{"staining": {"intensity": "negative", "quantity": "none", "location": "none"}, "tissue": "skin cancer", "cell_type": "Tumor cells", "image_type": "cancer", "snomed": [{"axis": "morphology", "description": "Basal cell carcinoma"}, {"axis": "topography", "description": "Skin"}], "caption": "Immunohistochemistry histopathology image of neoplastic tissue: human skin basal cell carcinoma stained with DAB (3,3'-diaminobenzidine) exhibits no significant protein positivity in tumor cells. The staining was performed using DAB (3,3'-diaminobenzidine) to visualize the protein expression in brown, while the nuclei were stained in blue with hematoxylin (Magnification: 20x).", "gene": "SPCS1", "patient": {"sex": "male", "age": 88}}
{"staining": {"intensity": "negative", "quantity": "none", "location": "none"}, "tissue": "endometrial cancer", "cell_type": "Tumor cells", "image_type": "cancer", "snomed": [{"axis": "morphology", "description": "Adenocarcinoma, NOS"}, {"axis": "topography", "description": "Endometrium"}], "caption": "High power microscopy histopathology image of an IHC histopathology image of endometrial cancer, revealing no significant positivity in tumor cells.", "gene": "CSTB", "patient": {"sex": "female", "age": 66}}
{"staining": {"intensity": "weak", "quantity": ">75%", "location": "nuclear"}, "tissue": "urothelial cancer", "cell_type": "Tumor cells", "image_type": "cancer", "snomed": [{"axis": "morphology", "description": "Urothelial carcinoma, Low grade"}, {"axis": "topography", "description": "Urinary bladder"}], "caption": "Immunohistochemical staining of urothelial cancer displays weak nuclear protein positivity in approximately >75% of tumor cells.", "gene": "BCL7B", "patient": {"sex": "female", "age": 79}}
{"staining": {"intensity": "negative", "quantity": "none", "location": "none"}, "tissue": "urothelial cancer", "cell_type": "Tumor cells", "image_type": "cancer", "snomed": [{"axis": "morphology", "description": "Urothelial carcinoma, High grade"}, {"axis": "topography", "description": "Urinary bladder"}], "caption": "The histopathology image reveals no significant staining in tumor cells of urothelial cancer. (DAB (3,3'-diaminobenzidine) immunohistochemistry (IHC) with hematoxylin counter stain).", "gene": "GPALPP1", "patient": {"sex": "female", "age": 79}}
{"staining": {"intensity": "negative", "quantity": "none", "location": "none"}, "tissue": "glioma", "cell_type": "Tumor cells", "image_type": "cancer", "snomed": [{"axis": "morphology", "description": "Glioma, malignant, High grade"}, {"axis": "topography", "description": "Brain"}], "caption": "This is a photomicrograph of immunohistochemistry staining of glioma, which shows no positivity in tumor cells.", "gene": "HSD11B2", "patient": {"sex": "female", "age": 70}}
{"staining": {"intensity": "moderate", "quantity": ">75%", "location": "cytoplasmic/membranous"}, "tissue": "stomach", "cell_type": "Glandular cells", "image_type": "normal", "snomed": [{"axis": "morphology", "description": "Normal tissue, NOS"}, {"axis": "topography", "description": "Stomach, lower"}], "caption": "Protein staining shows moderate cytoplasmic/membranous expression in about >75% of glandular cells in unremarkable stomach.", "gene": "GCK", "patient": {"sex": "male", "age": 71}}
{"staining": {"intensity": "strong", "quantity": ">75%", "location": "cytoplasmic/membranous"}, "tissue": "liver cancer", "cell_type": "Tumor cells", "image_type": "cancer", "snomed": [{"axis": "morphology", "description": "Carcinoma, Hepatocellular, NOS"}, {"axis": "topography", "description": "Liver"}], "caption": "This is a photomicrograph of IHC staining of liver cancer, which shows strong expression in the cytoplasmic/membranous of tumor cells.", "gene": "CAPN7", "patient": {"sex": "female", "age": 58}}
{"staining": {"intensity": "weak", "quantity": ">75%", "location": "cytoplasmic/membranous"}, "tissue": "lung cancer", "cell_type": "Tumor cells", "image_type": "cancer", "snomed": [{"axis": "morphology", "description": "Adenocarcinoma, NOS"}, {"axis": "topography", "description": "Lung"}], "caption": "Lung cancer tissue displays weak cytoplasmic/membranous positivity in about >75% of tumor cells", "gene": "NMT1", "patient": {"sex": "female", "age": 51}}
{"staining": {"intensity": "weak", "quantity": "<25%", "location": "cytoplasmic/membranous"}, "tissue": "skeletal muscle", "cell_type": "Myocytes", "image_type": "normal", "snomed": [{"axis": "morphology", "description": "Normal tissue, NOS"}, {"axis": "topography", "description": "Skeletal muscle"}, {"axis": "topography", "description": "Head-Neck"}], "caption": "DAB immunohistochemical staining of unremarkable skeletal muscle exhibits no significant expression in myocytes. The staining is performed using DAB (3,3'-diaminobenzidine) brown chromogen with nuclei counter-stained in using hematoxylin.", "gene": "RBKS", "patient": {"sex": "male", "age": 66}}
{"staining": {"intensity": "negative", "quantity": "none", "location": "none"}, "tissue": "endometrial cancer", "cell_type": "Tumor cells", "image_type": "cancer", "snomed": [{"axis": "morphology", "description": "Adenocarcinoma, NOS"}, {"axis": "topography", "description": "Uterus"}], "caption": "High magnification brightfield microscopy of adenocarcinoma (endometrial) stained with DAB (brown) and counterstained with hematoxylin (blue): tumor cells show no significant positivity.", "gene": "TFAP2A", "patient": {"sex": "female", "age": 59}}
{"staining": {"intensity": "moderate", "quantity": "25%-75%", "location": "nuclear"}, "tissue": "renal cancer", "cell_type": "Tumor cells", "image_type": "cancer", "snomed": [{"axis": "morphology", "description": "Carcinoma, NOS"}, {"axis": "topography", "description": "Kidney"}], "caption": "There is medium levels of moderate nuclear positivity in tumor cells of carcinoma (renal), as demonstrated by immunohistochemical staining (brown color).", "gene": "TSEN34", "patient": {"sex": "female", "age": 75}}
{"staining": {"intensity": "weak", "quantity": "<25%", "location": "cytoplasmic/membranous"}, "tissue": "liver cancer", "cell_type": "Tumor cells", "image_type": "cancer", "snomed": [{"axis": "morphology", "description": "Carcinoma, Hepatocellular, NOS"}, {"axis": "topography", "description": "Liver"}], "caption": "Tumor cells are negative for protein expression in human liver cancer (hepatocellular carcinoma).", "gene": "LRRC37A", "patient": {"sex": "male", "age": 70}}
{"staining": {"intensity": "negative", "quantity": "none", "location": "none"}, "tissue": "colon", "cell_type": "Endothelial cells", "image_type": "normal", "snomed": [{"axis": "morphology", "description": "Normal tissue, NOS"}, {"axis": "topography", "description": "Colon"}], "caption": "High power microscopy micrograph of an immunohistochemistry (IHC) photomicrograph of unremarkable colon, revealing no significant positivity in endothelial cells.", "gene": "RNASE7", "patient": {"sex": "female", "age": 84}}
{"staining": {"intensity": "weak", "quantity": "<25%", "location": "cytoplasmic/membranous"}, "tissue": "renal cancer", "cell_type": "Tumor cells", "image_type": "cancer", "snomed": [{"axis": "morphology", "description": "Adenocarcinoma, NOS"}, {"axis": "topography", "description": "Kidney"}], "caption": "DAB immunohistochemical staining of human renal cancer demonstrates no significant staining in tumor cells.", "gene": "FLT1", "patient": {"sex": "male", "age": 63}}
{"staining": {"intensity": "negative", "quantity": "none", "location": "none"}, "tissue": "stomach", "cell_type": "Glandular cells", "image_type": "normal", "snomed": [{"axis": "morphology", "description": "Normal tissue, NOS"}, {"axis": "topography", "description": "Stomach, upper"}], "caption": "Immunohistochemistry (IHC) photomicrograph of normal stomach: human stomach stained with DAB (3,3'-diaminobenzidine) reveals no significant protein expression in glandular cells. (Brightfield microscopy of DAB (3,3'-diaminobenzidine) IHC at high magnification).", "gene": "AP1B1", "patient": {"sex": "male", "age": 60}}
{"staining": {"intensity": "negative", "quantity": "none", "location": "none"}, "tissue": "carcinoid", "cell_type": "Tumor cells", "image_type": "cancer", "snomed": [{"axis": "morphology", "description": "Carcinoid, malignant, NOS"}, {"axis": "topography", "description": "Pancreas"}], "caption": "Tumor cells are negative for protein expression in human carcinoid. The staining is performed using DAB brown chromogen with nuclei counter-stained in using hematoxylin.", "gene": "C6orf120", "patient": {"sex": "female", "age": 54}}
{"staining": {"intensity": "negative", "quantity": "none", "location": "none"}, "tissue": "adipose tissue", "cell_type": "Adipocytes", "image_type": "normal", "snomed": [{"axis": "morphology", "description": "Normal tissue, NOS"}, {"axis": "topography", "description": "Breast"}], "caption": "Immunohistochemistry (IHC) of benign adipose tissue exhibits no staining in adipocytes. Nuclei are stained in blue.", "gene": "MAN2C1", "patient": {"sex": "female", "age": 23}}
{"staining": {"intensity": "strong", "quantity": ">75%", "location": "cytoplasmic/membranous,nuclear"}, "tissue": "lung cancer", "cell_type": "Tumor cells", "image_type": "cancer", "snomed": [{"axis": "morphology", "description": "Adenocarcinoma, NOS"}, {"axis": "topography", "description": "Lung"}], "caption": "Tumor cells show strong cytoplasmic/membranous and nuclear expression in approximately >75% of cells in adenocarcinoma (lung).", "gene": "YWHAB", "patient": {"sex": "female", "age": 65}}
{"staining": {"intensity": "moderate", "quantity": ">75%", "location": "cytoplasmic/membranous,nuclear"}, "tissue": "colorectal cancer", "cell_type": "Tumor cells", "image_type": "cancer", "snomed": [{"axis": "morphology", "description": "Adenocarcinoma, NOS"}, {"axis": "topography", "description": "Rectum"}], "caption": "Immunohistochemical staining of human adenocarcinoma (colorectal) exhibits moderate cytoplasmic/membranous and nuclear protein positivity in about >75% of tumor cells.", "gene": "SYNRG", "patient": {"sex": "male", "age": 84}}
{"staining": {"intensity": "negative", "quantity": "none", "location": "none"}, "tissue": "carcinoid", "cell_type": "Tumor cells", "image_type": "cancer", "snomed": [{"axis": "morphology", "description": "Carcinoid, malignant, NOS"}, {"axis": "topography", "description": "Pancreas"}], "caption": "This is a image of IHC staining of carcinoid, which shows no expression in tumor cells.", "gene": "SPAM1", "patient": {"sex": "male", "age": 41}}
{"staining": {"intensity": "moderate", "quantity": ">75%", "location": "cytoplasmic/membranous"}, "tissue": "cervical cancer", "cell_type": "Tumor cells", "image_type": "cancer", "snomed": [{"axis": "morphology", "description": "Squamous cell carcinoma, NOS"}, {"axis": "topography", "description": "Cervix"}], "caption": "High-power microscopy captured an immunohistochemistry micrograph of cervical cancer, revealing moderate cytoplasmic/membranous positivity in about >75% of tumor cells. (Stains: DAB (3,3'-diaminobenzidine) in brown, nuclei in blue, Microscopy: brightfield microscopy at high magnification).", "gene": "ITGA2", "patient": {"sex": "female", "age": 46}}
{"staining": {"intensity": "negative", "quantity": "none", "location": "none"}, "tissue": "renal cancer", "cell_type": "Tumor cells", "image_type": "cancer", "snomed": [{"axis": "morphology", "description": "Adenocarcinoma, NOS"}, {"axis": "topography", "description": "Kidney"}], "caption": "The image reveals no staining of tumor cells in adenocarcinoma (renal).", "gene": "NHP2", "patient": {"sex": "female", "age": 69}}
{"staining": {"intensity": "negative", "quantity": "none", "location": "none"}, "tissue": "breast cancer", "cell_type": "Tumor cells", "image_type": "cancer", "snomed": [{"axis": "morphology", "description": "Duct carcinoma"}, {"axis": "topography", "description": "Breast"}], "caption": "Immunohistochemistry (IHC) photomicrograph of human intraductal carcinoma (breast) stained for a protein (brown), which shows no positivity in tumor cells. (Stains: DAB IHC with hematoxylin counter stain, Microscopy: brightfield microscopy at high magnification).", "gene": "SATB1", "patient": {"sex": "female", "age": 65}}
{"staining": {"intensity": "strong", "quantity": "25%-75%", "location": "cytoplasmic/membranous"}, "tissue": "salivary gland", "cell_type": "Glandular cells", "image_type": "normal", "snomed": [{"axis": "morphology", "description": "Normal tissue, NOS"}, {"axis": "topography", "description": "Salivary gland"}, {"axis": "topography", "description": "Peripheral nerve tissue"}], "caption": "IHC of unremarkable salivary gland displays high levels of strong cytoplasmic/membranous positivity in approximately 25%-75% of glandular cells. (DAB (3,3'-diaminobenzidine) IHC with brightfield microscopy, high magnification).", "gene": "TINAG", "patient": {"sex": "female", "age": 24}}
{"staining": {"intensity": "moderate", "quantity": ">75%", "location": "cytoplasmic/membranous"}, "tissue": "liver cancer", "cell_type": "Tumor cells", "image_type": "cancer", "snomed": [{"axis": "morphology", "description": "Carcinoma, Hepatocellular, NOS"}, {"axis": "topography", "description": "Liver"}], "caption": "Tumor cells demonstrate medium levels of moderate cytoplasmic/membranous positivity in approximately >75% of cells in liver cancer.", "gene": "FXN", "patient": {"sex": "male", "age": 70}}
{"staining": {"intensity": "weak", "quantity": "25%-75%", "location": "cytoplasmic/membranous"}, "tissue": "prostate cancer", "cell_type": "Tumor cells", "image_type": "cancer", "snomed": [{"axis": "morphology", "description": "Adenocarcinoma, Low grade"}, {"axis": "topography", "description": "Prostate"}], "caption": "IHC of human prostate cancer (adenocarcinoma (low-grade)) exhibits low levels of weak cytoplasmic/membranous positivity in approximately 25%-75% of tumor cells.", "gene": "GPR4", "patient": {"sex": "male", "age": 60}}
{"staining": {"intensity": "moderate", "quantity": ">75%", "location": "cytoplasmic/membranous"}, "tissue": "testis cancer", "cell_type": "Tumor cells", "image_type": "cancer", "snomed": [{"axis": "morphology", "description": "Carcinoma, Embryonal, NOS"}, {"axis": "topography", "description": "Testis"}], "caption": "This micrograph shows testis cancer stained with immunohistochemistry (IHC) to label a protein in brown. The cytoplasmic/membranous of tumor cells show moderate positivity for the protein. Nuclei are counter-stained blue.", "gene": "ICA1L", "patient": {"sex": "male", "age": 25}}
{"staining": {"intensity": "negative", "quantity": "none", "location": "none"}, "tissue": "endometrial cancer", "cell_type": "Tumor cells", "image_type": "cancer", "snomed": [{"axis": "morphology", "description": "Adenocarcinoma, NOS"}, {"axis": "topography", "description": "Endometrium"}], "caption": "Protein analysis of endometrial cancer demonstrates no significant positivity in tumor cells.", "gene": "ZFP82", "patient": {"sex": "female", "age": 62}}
= = =
> [What is needed] Start with the line above that contains "of human renal" and end with the line that contains "(IHC) of benign". Write out those lines exactly, and only those.

> [Task output]
{"staining": {"intensity": "weak", "quantity": "<25%", "location": "cytoplasmic/membranous"}, "tissue": "renal cancer", "cell_type": "Tumor cells", "image_type": "cancer", "snomed": [{"axis": "morphology", "description": "Adenocarcinoma, NOS"}, {"axis": "topography", "description": "Kidney"}], "caption": "DAB immunohistochemical staining of human renal cancer demonstrates no significant staining in tumor cells.", "gene": "FLT1", "patient": {"sex": "male", "age": 63}}
{"staining": {"intensity": "negative", "quantity": "none", "location": "none"}, "tissue": "stomach", "cell_type": "Glandular cells", "image_type": "normal", "snomed": [{"axis": "morphology", "description": "Normal tissue, NOS"}, {"axis": "topography", "description": "Stomach, upper"}], "caption": "Immunohistochemistry (IHC) photomicrograph of normal stomach: human stomach stained with DAB (3,3'-diaminobenzidine) reveals no significant protein expression in glandular cells. (Brightfield microscopy of DAB (3,3'-diaminobenzidine) IHC at high magnification).", "gene": "AP1B1", "patient": {"sex": "male", "age": 60}}
{"staining": {"intensity": "negative", "quantity": "none", "location": "none"}, "tissue": "carcinoid", "cell_type": "Tumor cells", "image_type": "cancer", "snomed": [{"axis": "morphology", "description": "Carcinoid, malignant, NOS"}, {"axis": "topography", "description": "Pancreas"}], "caption": "Tumor cells are negative for protein expression in human carcinoid. The staining is performed using DAB brown chromogen with nuclei counter-stained in using hematoxylin.", "gene": "C6orf120", "patient": {"sex": "female", "age": 54}}
{"staining": {"intensity": "negative", "quantity": "none", "location": "none"}, "tissue": "adipose tissue", "cell_type": "Adipocytes", "image_type": "normal", "snomed": [{"axis": "morphology", "description": "Normal tissue, NOS"}, {"axis": "topography", "description": "Breast"}], "caption": "Immunohistochemistry (IHC) of benign adipose tissue exhibits no staining in adipocytes. Nuclei are stained in blue.", "gene": "MAN2C1", "patient": {"sex": "female", "age": 23}}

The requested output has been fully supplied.